→ TASK DETAILS: In the listing below, identify each line with the word "eine" and return those lines.
=== RECORDS SHOWN ===
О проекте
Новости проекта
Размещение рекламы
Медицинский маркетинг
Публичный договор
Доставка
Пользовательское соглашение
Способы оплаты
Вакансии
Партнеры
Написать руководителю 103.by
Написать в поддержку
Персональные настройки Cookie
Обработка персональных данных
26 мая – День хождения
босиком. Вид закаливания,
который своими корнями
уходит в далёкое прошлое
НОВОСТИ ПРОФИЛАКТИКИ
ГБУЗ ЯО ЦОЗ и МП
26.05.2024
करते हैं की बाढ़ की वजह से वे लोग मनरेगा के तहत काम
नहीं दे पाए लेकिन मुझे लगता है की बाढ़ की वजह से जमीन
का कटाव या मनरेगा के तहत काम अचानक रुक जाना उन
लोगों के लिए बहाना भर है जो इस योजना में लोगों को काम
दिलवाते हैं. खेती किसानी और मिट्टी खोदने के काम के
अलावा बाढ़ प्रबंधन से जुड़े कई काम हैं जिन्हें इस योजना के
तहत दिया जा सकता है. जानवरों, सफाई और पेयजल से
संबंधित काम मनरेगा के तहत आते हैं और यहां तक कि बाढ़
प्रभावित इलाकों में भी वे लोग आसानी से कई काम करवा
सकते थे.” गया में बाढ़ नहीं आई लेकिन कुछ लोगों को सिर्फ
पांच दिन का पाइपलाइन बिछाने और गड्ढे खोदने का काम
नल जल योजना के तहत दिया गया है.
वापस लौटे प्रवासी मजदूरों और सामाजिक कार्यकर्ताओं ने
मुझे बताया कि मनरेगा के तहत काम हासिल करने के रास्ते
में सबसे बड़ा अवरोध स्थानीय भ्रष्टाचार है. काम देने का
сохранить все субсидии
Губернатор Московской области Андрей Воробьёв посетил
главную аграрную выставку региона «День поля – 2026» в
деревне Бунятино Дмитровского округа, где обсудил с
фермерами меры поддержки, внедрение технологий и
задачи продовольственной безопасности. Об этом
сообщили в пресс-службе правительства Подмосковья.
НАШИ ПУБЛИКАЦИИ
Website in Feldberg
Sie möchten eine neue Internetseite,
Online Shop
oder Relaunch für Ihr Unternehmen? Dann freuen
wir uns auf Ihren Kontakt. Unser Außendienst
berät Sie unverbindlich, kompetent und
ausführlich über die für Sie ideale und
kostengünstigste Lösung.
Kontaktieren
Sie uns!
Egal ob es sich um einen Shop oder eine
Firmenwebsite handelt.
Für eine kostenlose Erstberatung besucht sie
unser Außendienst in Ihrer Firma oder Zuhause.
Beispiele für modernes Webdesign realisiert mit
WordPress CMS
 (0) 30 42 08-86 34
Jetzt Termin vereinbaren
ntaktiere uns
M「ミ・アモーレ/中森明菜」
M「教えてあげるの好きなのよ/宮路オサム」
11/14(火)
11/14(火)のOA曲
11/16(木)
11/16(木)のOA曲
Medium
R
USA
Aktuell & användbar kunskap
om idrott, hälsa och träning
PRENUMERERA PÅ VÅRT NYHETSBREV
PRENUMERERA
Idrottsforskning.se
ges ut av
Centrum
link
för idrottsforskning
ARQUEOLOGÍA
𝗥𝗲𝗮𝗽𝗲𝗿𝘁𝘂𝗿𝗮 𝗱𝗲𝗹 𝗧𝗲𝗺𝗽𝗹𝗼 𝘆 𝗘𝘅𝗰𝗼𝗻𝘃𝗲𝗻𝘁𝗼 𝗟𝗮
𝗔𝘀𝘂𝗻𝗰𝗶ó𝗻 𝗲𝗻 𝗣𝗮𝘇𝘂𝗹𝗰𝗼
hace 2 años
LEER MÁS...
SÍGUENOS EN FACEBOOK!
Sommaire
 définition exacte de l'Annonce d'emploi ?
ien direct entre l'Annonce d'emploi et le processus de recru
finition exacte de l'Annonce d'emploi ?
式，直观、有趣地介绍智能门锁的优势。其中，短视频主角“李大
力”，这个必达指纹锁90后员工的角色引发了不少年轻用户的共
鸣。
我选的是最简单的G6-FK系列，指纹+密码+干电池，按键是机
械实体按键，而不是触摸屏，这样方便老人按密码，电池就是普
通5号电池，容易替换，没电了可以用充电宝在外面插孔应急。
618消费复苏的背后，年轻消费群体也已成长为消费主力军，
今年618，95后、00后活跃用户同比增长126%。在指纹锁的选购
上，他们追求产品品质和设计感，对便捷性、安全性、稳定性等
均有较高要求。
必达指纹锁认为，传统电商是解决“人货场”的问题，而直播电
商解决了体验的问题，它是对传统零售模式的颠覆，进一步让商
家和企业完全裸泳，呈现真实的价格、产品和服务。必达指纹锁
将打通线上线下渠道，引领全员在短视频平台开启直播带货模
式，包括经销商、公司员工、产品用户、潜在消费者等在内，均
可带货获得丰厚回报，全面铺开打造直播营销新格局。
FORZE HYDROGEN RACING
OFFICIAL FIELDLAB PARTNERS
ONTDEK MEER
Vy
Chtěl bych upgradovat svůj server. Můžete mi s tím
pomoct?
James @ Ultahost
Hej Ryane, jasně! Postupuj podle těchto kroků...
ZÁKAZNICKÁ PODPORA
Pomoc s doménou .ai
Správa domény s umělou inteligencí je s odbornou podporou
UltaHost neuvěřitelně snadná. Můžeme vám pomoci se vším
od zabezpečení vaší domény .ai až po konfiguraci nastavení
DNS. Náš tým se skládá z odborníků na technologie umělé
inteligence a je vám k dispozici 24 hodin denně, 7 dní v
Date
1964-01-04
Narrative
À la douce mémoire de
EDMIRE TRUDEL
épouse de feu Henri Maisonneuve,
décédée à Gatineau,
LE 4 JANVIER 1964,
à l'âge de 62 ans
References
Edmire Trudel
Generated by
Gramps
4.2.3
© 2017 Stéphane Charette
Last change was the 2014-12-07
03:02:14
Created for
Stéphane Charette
===
→ EXERCISE OUTPUT:
Sie möchten eine neue Internetseite,
Egal ob es sich um einen Shop oder eine
Für eine kostenlose Erstberatung besucht sie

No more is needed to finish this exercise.